#### ACTIVITIES
[a] Set down the passage of the article on macrolide antibiotic residues word for word, from "The use of antibiotics in food animal production has" up to and including "of antibiotics: macrolides.".
[b] Pick up the article on macrolide antibiotic residues after its last sentence and continue writing it.

*** Opening STUDY TEXT ***

The use of antibiotics in food animal production has resulted in benefits throughout the food industry; however, their use has led to animal and human health safety concerns. This article presents an overview of current approaches and new developments in the application of liquid chromatography-mass spectrometry for the analysis of animal-derived foods for residues of one important class of antibiotics: macrolides.
by Dr Leslie C. Dickson and Dr Jian Wang

Macrolides are a group of antibiotics that have been widely used to treat many respiratory and enteric bacterial infections in humans and animals. The pharmacological activity of these basic and lipophilic drugs arises from the presence of a macrocyclic lactone ring with 14, 15 or 16 atoms to which one or more deoxy sugars are attached [Figure 1]. Some of the more commonly used macrolides are erythromycin, josamycin, oleandomycin, roxithromycin, spiramycin, tilmicosin, tulathromycin and tylosin. Tilmicosin, tulathromycin and tylosin are not used in human medicine. Some macrolides are also administered to food animals at sub-therapeutic concentrations as feed additives to prevent disease and to promote growth. The world market for all antibiotics for use as feed additives is estimated to be $US 4 billion.

An important issue in the use of antibiotics in food animal production is the development of bacterial strains that are resistant to some antibiotics, and the potential for the transfer of this resistance to pathogens that can cause disease in humans. Another concern is that residues of antibiotics and their metabolites in foods may have adverse effects on allergic or sensitive consumers. National agencies and international organisations have set regulatory limits on the concentrations of antibiotic residues in foods of animal origin. Residue limits vary from zero (no assigned limit) to 15 mg/kg, depending on the commodity and jurisdiction. These limits are enforced in part through chemical analyses of appropriately collected samples of animal-derived foods such as meat, milk and eggs. This article reviews current approaches and new developments in the analysis of animal-derived foods for residues of macrolide antibiotics using liquid chromatography-mass spectrometry.

Current approaches
One of the most difficult challenges in chemical analysis is the unequivocal identification and reliable quantitation of trace concentrations of drug residues in complex matrices such as food. Drug residues are present at much lower concentrations — usually mg/kg to ng/kg — than the proteins, carbohydrates, fats, vitamins, minerals and water that make up the bulk of the sample and potentially could interfere with the analysis. Methods suitable for identification and quantitation of drug residues at these concentrations require efficient and selective sample preparation and analytical separation techniques, coupled with highly selective and sensitive detection systems [1-3].

*** Closing STUDY TEXT ***
*** Opening INFORMATION PROVIDED ***

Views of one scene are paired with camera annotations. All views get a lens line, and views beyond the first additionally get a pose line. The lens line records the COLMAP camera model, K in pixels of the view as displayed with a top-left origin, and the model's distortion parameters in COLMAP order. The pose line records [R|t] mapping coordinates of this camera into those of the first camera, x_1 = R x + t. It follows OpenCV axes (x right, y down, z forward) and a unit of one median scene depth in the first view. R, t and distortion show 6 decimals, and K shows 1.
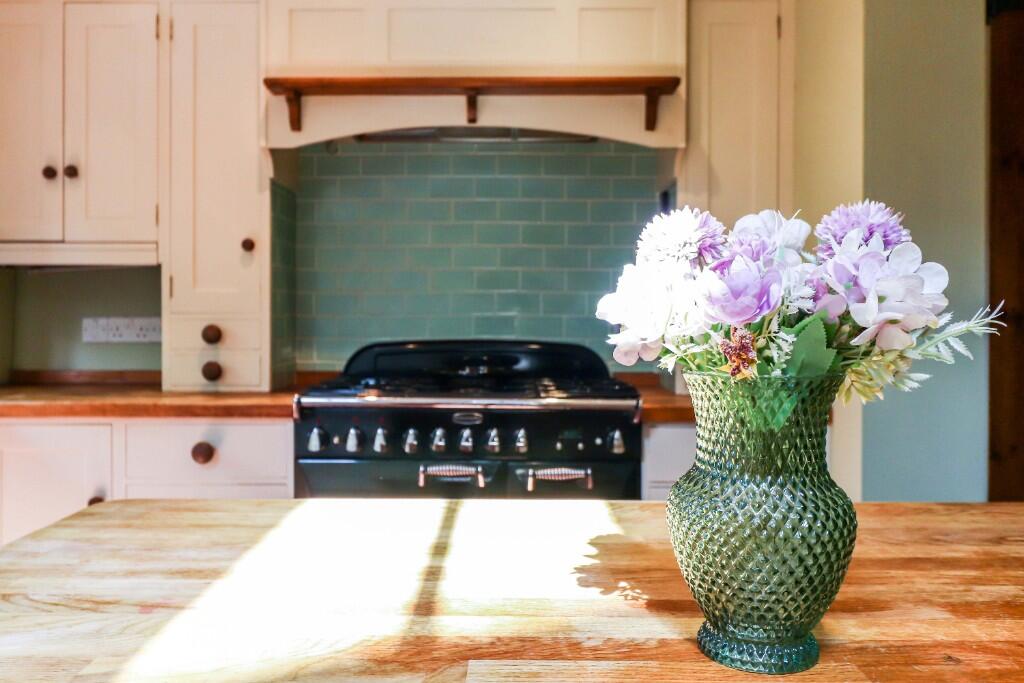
lens RADIAL K [[825.3, 0, 506.8], [0, 825.3, 323.5], [0, 0, 1]] dist [0.003325, -0.012512]
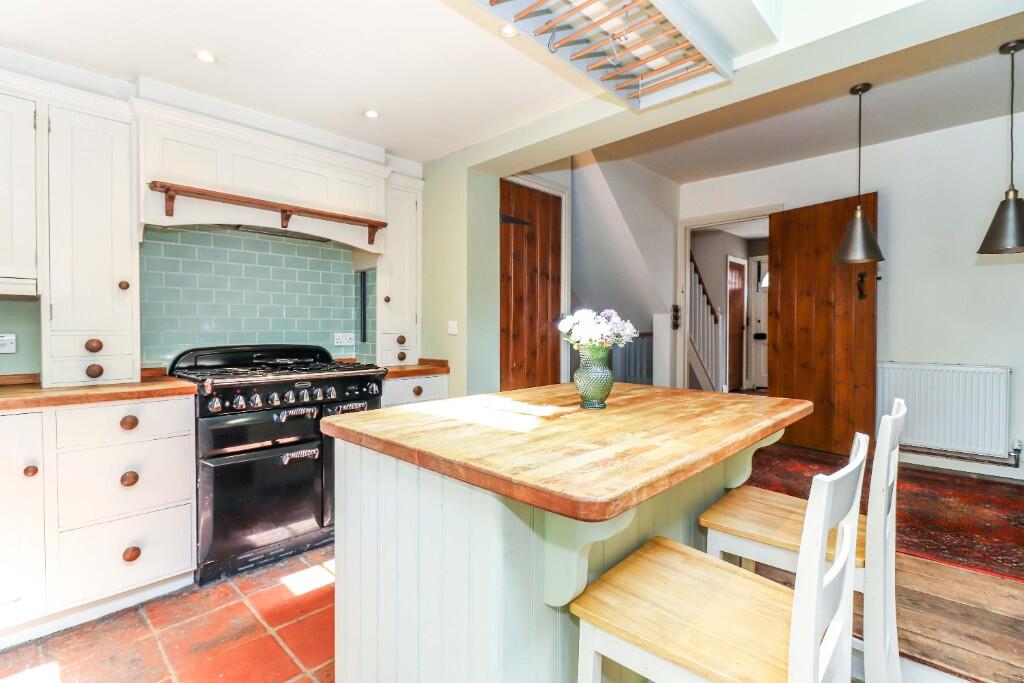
lens RADIAL K [[478.5, 0, 513.3], [0, 478.5, 336.2], [0, 0, 1]] dist [0.020067, -0.012541]
pose [[0.684276, -0.015879, 0.729051, -0.478208], [0.010910, 0.999874, 0.011538, -0.005440], [-0.729142, 0.000059, 0.684363, -0.117480]]
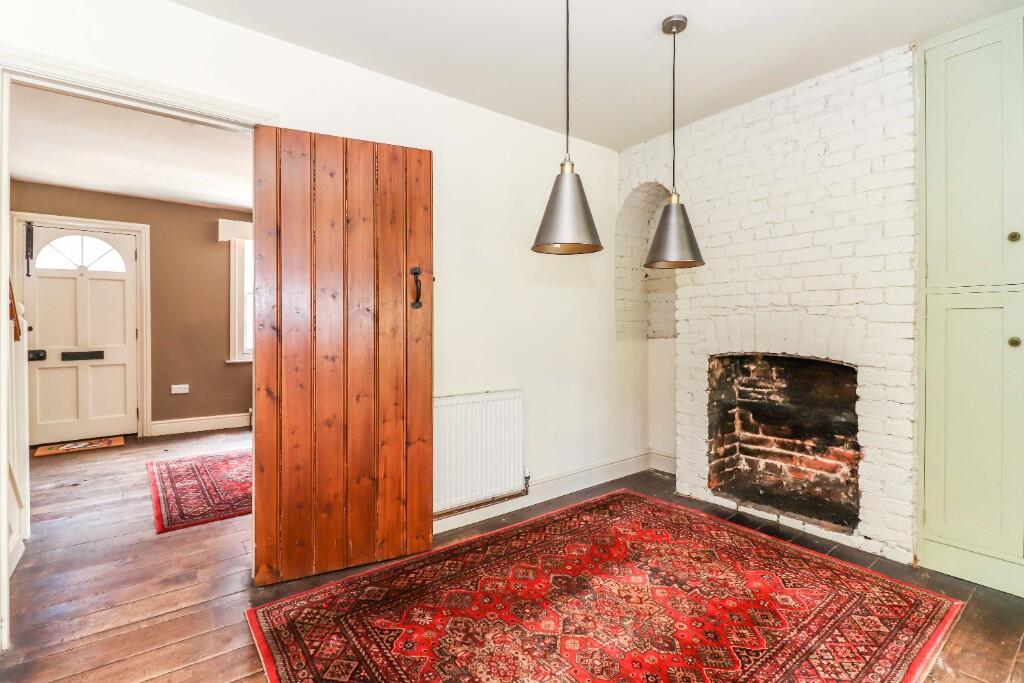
lens RADIAL K [[478.5, 0, 495.0], [0, 478.5, 331.1], [0, 0, 1]] dist [0.020067, -0.012541]
pose [[-0.604212, -0.010238, 0.796758, 0.493750], [0.004764, 0.999853, 0.016461, -0.061130], [-0.796809, 0.013741, -0.604075, 0.584669]]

*** Closing INFORMATION PROVIDED ***

#### TASK-BY-TASK RESULTS
[a]
The use of antibiotics in food animal production has resulted in benefits throughout the food industry; however, their use has led to animal and human health safety concerns. This article presents an overview of current approaches and new developments in the application of liquid chromatography-mass spectrometry for the analysis of animal-derived foods for residues of one important class of antibiotics: macrolides.

[b]
Sample preparation
Sample preparation involves several sequential procedures for the extraction of the macrolide residues from the bulk of the sample, removal of co-extracted proteins, fats and other interfering compounds, and concentration of the macrolide residues.  The technique most commonly used to clean-up and concentrate macrolide residues from samples is solid-phase extraction (SPE). The types of SPE stationary phases that have been used to clean-up extracts of food samples include mixed retention mode (nonpolar and ion exchange) resin-based materials and nonpolar bonded silica. SPE is usually a manual procedure, but SPE separations can be automated to eliminate the tedious manual steps and minimise the residue losses that often occur with manual procedures. Thus, automated SPE provides a solution for high-sample throughput.  The technique of liquid-liquid partitioning is often used in conjunction with SPE to further clean-up sample extracts, for example to remove residual fats. There is no single sample procedure that can be applied to clean-up samples for the determination of macrolide residues from all diverse matrices. The development of the appropriate methodology for sample preparation depends on the performance requirements of the analysis and the nature of the matrices [4].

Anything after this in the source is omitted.